34th King County Sheriff
- In office January 2, 2018 – January 1, 2022
- Preceded by: John Urquhart
- Succeeded by: Patti Cole-Tindall

Personal details
- Born: 1959 (age 66–67) Seattle, Washington, U.S.
- Spouse: Maureen Warren
- Children: 1
- Alma mater: University of Washington Western Washington University
- Occupation: Law enforcement officer

= Mitzi Johanknecht =

American police officer

Mitzi G. Johanknecht (born 1959) is an American police officer who served as the sheriff of King County, Washington from 2018 to 2022. Prior to her election in 2017, she served for 32 years at the King County Sheriff's Office, holding the rank of major.

==Early life and education==

Johanknecht was born in Seattle and raised in Burien, Washington, as the third of five children. She graduated from Bainbridge Island High School and played collegiate basketball at the University of Washington and Western Washington University; she initially attended college with the intent of majoring in education.

==Career==

Johanknecht joined the King County Sheriff's Office in 1985. She spent her early years at an experimental police substation at a low-income apartment complex in Kent, assisting in undercover investigations and serving as a community liaison. Johanknecht, promoted to the rank of sergeant, served as the second-in-command at the Shoreline precinct until 1997. She was transferred to the Kenmore precinct and demoted after making comments on behalf of a city council candidate that were deemed inappropriate for a high-ranking officer. The transfer prompted a protest by her supporters outside Shoreline's city hall, where she practiced community policing and was well liked. She was made captain in 1998 and later became the first female deputy to lead the office's SWAT team. In 2013, she was assigned to command the Criminal Investigations Division and the Southwest Precinct in Burien.

===2017 election===

Johanknecht announced her candidacy for Sheriff in May 2017, looking to unseat incumbent John Urquhart after a tenure marked by allegations of bias, harassment, and sexual assault. Johanknecht, backed by former County Executive Ron Sims and U.S. Representative Pramila Jayapal, faced Urquhart in a "bitterly contested" race for the office. Urquhart allegedly directed his staff to confront and intimidate Johanknecht and her supporters, namely captains in the department and the police union, prior to the announcement of her candidacy.

Johanknecht led in initial returns, with 61 percent of votes, and was declared the winner of the election by major media outlets. Urquhart conceded days later, wishing Johanknecht the best of luck and lamenting that "reformers only last one term". In the final vote count, Johanknecht led with nearly 57 percent of votes. Following the election, Johanknecht said that Urquhart had refused to contact her, and she instead sought advice about the transition from former sheriff Sue Rahr and the sheriffs of Pierce and Snohomish counties.

===Tenure as sheriff===

Johanknecht took office on January 2, 2018, taking Captain Scott Somers from the Burien precinct as chief deputy sheriff and promoting officers from other precincts to new positions.
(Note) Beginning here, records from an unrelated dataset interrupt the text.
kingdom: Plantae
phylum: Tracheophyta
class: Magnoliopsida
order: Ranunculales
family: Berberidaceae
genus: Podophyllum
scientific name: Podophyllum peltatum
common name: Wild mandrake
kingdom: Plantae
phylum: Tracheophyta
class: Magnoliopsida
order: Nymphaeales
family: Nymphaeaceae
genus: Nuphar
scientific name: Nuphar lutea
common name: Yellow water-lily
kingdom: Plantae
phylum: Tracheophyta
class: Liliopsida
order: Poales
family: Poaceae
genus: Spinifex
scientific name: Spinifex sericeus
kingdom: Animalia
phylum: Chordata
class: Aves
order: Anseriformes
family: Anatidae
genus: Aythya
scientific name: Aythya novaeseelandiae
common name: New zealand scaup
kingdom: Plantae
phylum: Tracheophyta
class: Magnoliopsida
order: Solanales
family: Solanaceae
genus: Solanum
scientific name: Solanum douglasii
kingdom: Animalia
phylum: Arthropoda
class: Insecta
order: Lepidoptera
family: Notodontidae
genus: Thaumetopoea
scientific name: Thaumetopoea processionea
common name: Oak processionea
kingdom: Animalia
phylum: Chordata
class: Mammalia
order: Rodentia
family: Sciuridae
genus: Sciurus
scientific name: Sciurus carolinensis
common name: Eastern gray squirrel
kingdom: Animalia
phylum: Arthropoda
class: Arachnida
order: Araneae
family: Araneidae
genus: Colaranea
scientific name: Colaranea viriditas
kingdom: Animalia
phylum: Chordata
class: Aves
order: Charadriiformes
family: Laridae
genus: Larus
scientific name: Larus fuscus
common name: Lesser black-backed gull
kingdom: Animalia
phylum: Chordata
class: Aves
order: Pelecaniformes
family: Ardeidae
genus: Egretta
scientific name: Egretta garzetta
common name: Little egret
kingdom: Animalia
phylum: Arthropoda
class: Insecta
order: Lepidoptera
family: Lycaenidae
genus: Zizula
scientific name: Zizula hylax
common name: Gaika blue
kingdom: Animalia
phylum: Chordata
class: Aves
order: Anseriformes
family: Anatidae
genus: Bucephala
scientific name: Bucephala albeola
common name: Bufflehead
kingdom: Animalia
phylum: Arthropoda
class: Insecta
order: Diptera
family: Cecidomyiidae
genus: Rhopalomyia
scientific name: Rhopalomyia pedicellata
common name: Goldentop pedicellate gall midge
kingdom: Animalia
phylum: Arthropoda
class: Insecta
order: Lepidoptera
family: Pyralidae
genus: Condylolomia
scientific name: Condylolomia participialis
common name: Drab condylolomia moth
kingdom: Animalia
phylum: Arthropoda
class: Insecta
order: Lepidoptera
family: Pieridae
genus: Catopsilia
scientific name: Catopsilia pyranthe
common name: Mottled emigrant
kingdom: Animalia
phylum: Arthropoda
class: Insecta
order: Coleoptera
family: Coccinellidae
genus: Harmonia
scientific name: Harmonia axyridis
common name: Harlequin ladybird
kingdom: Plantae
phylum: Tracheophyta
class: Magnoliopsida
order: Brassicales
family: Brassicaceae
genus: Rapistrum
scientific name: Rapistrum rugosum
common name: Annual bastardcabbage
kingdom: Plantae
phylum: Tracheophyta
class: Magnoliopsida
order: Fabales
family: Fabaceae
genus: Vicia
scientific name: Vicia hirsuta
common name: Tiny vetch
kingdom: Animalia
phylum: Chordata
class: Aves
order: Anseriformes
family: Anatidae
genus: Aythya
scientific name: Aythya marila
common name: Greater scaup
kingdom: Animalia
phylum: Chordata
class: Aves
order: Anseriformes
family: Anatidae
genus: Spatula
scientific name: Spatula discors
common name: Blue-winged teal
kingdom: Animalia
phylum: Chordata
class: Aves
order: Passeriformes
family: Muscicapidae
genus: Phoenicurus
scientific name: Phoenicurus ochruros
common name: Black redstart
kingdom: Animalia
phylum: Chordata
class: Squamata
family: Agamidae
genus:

She advocated for the creation of a new gang task force in response to a fatal shooting in Burien in September 2018.

Following the 2020 George Floyd protests, the Metropolitan King County Council approved reforms to the Sheriff's Office that would limit its autonomy and scope. Among the changes was to make the sheriff an appointed position, which Johanknecht lobbied against. The reforms were approved by voters in the November 2020 election and would take effect at the end of Johanknecht's term in December 2021. The county council also approved $4.6 million in cuts to the sheriff's budget proposed by county executive Dow Constantine, redirecting funds raised from marijuana taxes to vacate marijuana convictions.

In March 2021, the Sheriff's Office announced a settlement with the family of Tommy Le, a 20-year-old who had been fatally shot by a deputy. Following the leak of an internal email from Johanknecht where she wrote that "this case is not a reflection of how I view the actions", several county councilmembers and Constantine called for her resignation. The Sheriff's Office had also been accused of not adequately addressing racial problems under her tenure. Johanknecht remained in her position until the end of her term on January 1, 2022, and was replaced by Patti Cole-Tindall.

==Personal life==

Johanknecht is lesbian and lives with her wife Maureen in West Seattle. They have an adult daughter who lives in New York. Johanknecht is an associate member of the production team for the Seattle Men's Chorus and Seattle Women's Chorus and serves on the board of the non-profit network Companis.